Authors: Paolo Bacigalupi
—Akkarat no podría hacer algo así.
Los edificios dan paso a casuchas cuando se acercan al rompeolas. El rickshaw sortea cascotes de cemento desprendidos de las alturas de un antiguo hotel de la Expansión. Anderson tiene la impresión de que debió de ser una belleza en su día. La luna siluetea las terrazas escalonadas que se elevan sobre sus cabezas. Pero ahora está rodeado de chabolas, y los últimos restos de sus ventanas de cristal centellean como dientes rotos. El rickshaw frena hasta detenerse al pie del terraplén del rompeolas. La pareja de
nagas
guardianes que flanquea la escalera que conduce a lo alto del malecón los observa mientras Carlyle paga al conductor del rickshaw.
—Vamos. —Carlyle guía a Anderson escalones arriba, acariciando las escamas de los
nagas
con una mano. Desde lo alto del dique disfrutan de una vista perfecta de toda la ciudad. El Palacio Real resplandece a lo lejos. Sus altos muros ocultan los patios interiores que albergan a la Reina Niña y a su séquito, pero sus
chedi
con agujas de oro se elevan por encima, rutilando delicadamente a la luz de la luna. Carlyle tira de la manga de Anderson—. No te embobes.
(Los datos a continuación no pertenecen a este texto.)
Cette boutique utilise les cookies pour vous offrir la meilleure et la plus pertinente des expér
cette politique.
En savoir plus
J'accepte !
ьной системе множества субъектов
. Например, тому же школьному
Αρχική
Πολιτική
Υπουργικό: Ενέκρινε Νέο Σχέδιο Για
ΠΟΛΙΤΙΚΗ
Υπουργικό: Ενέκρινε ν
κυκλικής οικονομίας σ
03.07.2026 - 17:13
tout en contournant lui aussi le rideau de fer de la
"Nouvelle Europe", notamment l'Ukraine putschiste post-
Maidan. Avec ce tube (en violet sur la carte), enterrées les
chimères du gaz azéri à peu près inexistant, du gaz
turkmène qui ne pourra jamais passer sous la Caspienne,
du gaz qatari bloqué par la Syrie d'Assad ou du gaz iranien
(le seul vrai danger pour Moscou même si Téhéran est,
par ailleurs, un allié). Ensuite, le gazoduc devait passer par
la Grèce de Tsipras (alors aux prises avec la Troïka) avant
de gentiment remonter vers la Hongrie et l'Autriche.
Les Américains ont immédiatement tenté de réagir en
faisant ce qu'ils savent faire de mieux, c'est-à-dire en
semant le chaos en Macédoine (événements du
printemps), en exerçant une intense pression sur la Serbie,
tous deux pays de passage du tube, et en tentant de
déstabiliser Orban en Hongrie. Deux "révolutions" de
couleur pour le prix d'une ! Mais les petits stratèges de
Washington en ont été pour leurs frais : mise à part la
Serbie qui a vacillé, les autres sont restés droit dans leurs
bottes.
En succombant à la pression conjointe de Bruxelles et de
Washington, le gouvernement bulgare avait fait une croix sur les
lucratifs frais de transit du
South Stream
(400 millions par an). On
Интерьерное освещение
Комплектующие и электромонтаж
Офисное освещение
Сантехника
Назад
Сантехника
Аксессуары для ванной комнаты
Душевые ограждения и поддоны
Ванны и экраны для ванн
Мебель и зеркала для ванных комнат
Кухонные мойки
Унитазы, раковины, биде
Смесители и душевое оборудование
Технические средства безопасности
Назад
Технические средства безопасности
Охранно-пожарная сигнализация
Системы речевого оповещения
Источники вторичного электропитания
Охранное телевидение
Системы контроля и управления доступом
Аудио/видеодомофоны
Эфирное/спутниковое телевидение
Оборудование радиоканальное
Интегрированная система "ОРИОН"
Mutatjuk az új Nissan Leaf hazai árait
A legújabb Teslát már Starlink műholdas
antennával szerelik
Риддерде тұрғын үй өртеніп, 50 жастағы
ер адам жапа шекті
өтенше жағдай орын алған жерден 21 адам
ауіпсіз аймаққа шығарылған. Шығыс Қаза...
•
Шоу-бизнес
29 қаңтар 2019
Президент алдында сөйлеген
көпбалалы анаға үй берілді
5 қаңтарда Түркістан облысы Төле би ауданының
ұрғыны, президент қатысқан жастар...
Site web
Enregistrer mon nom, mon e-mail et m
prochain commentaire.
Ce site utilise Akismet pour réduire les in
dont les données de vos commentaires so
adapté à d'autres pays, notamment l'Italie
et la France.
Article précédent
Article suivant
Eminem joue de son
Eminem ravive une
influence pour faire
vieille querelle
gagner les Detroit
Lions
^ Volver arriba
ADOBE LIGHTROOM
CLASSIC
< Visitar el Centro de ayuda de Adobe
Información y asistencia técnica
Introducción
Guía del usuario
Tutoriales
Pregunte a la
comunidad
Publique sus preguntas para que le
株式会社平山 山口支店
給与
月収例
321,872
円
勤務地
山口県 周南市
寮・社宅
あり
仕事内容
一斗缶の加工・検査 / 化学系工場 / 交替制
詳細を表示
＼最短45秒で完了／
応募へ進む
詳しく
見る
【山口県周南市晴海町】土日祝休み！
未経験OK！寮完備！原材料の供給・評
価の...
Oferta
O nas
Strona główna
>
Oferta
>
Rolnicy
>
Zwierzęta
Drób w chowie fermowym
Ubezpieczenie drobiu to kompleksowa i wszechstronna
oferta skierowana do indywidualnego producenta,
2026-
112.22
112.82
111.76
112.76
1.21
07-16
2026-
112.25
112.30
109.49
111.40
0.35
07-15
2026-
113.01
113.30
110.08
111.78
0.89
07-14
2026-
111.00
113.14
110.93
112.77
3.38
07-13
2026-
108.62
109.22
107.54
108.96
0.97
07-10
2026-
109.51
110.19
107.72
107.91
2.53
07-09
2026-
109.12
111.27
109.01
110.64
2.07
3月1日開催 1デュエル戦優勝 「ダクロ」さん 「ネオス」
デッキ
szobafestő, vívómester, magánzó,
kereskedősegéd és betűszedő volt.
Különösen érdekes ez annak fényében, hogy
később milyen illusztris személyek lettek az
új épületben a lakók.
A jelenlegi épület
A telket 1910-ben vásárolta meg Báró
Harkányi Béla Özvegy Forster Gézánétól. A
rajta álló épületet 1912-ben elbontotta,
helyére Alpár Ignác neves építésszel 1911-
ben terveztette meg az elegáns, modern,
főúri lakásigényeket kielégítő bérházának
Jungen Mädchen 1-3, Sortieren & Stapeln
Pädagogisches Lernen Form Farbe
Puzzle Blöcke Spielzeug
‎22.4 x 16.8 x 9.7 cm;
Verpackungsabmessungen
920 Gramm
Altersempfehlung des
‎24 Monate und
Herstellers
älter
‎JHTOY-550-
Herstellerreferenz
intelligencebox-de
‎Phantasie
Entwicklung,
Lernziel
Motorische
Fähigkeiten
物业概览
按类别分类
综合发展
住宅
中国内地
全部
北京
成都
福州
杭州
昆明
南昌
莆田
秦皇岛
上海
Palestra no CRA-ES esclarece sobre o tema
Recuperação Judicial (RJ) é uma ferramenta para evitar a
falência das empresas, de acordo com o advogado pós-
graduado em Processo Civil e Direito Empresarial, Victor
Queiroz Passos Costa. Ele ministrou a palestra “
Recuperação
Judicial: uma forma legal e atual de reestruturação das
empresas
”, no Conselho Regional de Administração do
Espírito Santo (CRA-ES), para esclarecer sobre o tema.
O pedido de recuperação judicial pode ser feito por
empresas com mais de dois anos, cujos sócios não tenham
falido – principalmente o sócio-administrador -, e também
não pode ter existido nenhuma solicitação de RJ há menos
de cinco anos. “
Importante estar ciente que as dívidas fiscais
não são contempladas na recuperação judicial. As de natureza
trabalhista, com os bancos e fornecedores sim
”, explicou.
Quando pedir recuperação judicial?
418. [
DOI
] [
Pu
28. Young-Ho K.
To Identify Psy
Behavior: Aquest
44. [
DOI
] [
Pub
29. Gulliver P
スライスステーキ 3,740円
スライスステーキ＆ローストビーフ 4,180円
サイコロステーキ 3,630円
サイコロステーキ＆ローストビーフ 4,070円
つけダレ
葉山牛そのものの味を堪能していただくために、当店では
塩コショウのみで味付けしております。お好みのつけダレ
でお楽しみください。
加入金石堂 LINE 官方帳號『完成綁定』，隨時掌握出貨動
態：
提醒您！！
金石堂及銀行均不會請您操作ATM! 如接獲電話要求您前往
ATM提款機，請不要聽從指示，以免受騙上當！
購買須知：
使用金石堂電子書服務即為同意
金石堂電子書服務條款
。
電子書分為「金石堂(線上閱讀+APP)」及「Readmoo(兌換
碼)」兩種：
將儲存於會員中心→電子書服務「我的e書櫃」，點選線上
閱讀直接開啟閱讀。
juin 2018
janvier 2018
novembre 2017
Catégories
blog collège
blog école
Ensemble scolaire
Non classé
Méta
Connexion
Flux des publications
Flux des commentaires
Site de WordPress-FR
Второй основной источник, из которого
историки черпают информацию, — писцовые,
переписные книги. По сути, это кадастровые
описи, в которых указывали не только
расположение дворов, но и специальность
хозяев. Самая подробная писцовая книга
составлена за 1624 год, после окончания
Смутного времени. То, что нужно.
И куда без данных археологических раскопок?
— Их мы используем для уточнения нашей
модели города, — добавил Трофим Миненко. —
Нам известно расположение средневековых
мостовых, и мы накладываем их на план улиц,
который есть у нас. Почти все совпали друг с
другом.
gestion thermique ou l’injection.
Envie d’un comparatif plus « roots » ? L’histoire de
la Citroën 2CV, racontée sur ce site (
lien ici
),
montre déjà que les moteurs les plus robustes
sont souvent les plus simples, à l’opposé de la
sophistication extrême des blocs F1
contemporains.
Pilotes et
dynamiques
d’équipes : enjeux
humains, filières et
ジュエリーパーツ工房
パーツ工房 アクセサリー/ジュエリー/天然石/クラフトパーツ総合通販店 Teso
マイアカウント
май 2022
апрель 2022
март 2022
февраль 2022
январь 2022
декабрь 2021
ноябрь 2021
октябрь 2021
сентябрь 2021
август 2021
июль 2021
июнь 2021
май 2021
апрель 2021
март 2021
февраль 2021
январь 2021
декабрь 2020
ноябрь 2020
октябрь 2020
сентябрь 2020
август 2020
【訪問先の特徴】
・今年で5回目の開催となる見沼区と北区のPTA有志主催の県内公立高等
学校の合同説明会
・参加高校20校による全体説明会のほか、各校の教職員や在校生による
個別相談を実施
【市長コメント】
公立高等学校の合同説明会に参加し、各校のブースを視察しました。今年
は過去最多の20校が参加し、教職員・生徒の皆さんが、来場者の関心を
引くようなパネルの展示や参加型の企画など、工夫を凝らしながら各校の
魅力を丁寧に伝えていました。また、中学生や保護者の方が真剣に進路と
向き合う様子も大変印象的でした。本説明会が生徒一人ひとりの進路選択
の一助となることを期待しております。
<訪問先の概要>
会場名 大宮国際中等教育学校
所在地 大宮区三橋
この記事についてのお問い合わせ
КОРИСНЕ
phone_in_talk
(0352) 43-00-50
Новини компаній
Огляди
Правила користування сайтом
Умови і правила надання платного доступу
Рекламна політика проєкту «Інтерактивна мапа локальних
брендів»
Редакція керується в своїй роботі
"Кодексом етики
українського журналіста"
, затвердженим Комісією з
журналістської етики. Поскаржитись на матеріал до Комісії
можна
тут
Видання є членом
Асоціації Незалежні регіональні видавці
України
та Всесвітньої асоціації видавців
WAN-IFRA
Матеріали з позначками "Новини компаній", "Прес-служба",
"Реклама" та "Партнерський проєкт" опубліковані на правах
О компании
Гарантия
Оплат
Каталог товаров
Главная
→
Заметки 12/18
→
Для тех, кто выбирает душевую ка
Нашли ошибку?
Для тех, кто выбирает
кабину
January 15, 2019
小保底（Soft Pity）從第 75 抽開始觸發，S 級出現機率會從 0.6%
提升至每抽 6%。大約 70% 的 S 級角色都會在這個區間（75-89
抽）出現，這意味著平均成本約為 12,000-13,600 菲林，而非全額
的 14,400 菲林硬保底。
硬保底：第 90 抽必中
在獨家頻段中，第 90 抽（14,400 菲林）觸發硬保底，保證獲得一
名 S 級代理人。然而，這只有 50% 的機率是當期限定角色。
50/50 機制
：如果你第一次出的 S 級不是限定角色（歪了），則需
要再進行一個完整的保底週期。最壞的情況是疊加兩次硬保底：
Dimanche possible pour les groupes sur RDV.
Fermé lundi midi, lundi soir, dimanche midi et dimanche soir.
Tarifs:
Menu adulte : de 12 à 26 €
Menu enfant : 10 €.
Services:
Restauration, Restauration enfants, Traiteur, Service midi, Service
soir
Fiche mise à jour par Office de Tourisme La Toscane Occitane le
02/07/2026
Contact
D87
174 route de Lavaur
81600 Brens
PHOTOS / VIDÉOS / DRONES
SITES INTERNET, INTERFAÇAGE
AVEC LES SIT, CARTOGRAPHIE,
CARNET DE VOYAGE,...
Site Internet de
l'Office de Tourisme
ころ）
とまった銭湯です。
Anderson titubea mientras inspecciona las tinieblas de la orilla a sus pies.
—¿Dónde están los camisas blancas? Deberían vigilar este lugar con mil ojos.
—No te preocupes. Aquí no tienen ninguna autoridad. —Se ríe de algo que solo él entiende y se agacha para pasar por debajo del
saisin
que se extiende a lo largo del dique—. En marcha. —Empieza a bajar por la pedregosa cara del terraplén, zigzagueando en dirección a la espuma de las olas. Anderson vacila, escudriñando aún la zona, antes de seguirlo.
Cuando llegan a la orilla, un esquife de muelles percutores surge de las sombras y se dirige raudo hacia ellos. Anderson está a punto de echar a correr, pensando que se trata de una patrullera de los camisas blancas.
—Son de los nuestros —susurra Carlyle.
Se adentran en los bajíos y suben a bordo. La lancha pivota bruscamente y se alejan de la orilla a gran velocidad. La luna se refleja en las olas, tejiendo un manto de plata. Lo único que se escucha en la embarcación es el batir de las olas contra el casco y el chasquido de los muelles percutores al desenroscarse. Ante ellos se cierne una barcaza, oscura salvo por unos cuantos pilotos de posición.
Su esquife se pega al costado. Instantes después, una escala de cuerda se descuelga por el mismo lado y ascienden en la oscuridad. Los tripulantes los reciben con
wais
respetuosos cuando suben a bordo. Carlyle le indica a Anderson que guarde silencio mientras los conducen abajo. Al final del pasillo, unos guardias flanquean una puerta. Llaman al otro lado, anunciando la llegada de los
farang
, y la puerta se abre, revelando un grupo de personas sentadas a una gran mesa de comedor, todas ellas riendo y bebiendo.
Uno de los presentes es Akkarat. Anderson reconoce en otro a un almirante que acosa a los barcos de calorías que llegan a Koh Angrit. Le parece que otro es tal vez un general del sur. En un rincón, un tipo alto y delgado vestido con un uniforme militar negro monta guardia, atento a todo. Otro...
Anderson se queda sin respiración.
—Muestra un poco de respeto —susurra Carlyle. Él ya se ha puesto de rodillas y está haciendo un
khrab
. Anderson se apresura a imitarlo sin perder tiempo.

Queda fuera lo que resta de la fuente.